Exercise: Rewrite the text from these records, swapping "Autumn" for "Fall" and leaving every other word unchanged. Omit the pictures from your answer.

Dataset content:
══════════

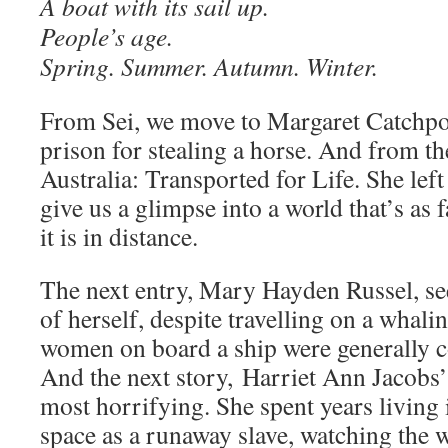
A boat with its sail up.
People’s age.
Spring. Summer. Autumn. Winter.
From Sei, we move to Margaret Catchpo
prison for stealing a horse. And from th
Australia: Transported for Life. She left
give us a glimpse into a world that’s as 
it is in distance.
The next entry, Mary Hayden Russel, se
of herself, despite travelling on a whali
women on board a ship were generally c
And the next story, Harriet Ann Jacobs’ 
most horrifying. She spent years living 
space as a runaway slave, watching the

══════════

Written answer:
A boat with its sail up.
People’s age.
Spring. Summer. Fall. Winter.
From Sei, we move to Margaret Catchpo
prison for stealing a horse. And from th
Australia: Transported for Life. She left
give us a glimpse into a world that’s as 
it is in distance.
The next entry, Mary Hayden Russel, se
of herself, despite travelling on a whali
women on board a ship were generally c
And the next story, Harriet Ann Jacobs’ 
most horrifying. She spent years living 
space as a runaway slave, watching the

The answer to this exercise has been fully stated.